課題の説明 » レイアウト記録の先頭から「title Thank you」を含む行までを、空行を除いて、「番号」と「行」の2列のMarkdownの表に書き直してください。両端の行も含めます。

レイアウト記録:
━━━━━━
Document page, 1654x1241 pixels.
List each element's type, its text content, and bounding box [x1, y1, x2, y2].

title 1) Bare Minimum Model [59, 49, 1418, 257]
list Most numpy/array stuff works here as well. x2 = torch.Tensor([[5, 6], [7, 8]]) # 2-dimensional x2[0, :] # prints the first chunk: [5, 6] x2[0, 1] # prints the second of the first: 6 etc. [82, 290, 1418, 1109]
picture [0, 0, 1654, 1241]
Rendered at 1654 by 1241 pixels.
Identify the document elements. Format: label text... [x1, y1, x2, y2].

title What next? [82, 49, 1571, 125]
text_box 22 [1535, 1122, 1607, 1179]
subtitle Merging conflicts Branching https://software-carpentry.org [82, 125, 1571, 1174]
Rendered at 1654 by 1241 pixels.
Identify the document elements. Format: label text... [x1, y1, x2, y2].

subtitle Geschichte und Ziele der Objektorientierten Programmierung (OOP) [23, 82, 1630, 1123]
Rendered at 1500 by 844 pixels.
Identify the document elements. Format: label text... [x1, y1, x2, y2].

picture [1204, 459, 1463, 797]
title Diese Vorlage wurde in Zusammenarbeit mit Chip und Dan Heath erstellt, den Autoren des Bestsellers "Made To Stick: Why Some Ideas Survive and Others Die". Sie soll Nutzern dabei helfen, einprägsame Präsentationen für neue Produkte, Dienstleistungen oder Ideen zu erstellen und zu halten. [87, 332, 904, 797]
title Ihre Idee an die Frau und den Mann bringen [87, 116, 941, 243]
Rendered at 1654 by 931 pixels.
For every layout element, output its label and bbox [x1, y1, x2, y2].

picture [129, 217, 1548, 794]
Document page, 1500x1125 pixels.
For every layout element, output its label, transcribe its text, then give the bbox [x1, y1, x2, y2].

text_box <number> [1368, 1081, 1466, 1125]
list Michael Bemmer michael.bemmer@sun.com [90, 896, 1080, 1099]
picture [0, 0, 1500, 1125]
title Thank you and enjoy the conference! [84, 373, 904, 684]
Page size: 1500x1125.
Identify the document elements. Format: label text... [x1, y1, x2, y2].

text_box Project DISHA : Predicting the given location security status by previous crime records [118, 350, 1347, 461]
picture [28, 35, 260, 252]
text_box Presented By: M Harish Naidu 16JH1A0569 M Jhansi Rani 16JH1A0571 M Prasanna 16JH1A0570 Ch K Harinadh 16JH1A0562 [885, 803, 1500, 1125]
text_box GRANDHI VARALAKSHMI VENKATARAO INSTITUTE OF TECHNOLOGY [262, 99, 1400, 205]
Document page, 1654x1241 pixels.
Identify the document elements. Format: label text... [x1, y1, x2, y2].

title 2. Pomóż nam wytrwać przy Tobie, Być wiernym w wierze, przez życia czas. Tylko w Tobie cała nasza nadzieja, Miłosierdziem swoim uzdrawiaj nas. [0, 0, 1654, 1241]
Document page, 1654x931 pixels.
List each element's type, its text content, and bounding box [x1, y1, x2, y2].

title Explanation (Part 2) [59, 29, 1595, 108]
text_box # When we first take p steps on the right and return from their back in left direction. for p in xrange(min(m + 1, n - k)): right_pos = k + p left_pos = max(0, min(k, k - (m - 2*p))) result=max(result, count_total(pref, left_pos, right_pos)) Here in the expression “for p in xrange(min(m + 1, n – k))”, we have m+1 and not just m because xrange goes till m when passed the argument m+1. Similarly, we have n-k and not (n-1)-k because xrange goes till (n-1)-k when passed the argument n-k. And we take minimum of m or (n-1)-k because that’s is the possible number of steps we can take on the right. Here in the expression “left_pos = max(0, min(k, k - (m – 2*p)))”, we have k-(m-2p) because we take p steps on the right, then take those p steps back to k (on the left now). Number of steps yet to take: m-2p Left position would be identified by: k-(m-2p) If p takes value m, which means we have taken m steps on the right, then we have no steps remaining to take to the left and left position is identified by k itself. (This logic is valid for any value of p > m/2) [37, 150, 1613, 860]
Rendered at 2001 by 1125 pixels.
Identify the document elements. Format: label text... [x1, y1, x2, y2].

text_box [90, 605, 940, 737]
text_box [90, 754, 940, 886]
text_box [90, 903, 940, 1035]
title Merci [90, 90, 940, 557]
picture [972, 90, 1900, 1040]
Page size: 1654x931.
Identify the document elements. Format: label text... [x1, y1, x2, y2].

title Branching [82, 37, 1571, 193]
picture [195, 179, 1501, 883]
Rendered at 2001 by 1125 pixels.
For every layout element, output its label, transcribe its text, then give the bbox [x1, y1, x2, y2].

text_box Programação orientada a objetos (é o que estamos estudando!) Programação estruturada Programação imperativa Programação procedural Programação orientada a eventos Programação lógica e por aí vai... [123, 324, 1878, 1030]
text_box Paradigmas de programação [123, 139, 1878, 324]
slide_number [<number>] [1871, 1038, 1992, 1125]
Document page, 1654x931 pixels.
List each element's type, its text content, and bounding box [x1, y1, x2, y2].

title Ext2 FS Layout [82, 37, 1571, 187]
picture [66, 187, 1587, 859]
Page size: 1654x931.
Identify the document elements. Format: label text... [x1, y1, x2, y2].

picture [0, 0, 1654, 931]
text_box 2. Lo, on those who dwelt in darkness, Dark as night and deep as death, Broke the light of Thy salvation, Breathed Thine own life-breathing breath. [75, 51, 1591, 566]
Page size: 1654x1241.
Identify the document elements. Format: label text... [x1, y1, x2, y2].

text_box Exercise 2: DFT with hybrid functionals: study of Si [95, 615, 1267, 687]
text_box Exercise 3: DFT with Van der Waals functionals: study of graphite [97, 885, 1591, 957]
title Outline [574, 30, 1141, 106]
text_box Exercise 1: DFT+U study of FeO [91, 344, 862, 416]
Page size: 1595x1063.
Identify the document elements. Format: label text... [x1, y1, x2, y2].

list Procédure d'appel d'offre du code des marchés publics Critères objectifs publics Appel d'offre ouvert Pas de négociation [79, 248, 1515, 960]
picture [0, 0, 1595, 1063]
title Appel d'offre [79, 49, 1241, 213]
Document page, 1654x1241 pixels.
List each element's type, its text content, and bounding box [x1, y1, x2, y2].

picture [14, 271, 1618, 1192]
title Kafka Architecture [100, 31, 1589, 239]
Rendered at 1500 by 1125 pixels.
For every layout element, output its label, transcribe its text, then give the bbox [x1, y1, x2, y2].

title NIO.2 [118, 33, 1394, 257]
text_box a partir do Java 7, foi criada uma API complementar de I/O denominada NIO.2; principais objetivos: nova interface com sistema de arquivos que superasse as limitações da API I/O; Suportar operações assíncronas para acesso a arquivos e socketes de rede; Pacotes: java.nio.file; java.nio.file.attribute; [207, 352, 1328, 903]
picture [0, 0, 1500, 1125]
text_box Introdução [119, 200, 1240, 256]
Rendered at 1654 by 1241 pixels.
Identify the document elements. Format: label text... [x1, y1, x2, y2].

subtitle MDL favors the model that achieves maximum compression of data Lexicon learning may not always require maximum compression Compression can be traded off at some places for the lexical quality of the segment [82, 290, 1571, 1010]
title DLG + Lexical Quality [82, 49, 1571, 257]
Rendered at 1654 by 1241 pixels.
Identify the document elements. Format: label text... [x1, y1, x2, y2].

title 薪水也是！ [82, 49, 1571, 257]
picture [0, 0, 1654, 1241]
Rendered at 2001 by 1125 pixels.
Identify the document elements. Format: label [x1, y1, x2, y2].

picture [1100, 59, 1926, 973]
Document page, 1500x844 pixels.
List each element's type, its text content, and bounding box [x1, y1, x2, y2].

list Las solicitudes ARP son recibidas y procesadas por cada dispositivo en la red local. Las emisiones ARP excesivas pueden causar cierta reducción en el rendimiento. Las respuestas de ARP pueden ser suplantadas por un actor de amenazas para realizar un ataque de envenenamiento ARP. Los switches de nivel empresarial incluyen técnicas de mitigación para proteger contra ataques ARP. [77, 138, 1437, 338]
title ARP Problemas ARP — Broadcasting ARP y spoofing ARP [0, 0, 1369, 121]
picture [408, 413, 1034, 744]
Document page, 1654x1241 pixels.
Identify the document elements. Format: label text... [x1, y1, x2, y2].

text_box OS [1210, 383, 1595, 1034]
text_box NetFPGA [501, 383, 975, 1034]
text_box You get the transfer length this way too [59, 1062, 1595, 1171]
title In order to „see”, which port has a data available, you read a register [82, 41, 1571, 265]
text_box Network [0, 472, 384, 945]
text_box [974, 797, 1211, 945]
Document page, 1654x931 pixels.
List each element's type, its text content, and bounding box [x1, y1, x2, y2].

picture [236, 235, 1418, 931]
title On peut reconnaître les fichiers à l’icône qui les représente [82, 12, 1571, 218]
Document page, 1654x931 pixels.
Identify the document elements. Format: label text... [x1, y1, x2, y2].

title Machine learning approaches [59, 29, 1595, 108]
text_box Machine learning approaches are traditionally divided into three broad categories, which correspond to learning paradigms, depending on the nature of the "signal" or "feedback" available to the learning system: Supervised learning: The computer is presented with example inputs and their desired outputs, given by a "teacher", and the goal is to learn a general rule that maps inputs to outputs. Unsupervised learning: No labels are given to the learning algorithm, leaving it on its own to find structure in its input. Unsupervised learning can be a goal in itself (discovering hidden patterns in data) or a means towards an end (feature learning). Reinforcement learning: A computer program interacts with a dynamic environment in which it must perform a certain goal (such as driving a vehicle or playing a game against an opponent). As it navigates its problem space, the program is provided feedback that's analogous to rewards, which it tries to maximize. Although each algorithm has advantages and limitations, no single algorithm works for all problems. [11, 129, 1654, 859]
━━━━━━
以下が回答 »
| 番号 | 行 |
|---|---|
| 1 | Document page, 1654x1241 pixels. |
| 2 | List each element's type, its text content, and bounding box [x1, y1, x2, y2]. |
| 3 | title 1) Bare Minimum Model [59, 49, 1418, 257] |
| 4 | list Most numpy/array stuff works here as well. x2 = torch.Tensor([[5, 6], [7, 8]]) # 2-dimensional x2[0, :] # prints the first chunk: [5, 6] x2[0, 1] # prints the second of the first: 6 etc. [82, 290, 1418, 1109] |
| 5 | picture [0, 0, 1654, 1241] |
| 6 | Rendered at 1654 by 1241 pixels. |
| 7 | Identify the document elements. Format: label text... [x1, y1, x2, y2]. |
| 8 | title What next? [82, 49, 1571, 125] |
| 9 | text_box 22 [1535, 1122, 1607, 1179] |
| 10 | subtitle Merging conflicts Branching https://software-carpentry.org [82, 125, 1571, 1174] |
| 11 | Rendered at 1654 by 1241 pixels. |
| 12 | Identify the document elements. Format: label text... [x1, y1, x2, y2]. |
| 13 | subtitle Geschichte und Ziele der Objektorientierten Programmierung (OOP) [23, 82, 1630, 1123] |
| 14 | Rendered at 1500 by 844 pixels. |
| 15 | Identify the document elements. Format: label text... [x1, y1, x2, y2]. |
| 16 | picture [1204, 459, 1463, 797] |
| 17 | title Diese Vorlage wurde in Zusammenarbeit mit Chip und Dan Heath erstellt, den Autoren des Bestsellers "Made To Stick: Why Some Ideas Survive and Others Die". Sie soll Nutzern dabei helfen, einprägsame Präsentationen für neue Produkte, Dienstleistungen oder Ideen zu erstellen und zu halten. [87, 332, 904, 797] |
| 18 | title Ihre Idee an die Frau und den Mann bringen [87, 116, 941, 243] |
| 19 | Rendered at 1654 by 931 pixels. |
| 20 | For every layout element, output its label and bbox [x1, y1, x2, y2]. |
| 21 | picture [129, 217, 1548, 794] |
| 22 | Document page, 1500x1125 pixels. |
| 23 | For every layout element, output its label, transcribe its text, then give the bbox [x1, y1, x2, y2]. |
| 24 | text_box <number> [1368, 1081, 1466, 1125] |
| 25 | list Michael Bemmer michael.bemmer@sun.com [90, 896, 1080, 1099] |
| 26 | picture [0, 0, 1500, 1125] |
| 27 | title Thank you and enjoy the conference! [84, 373, 904, 684] |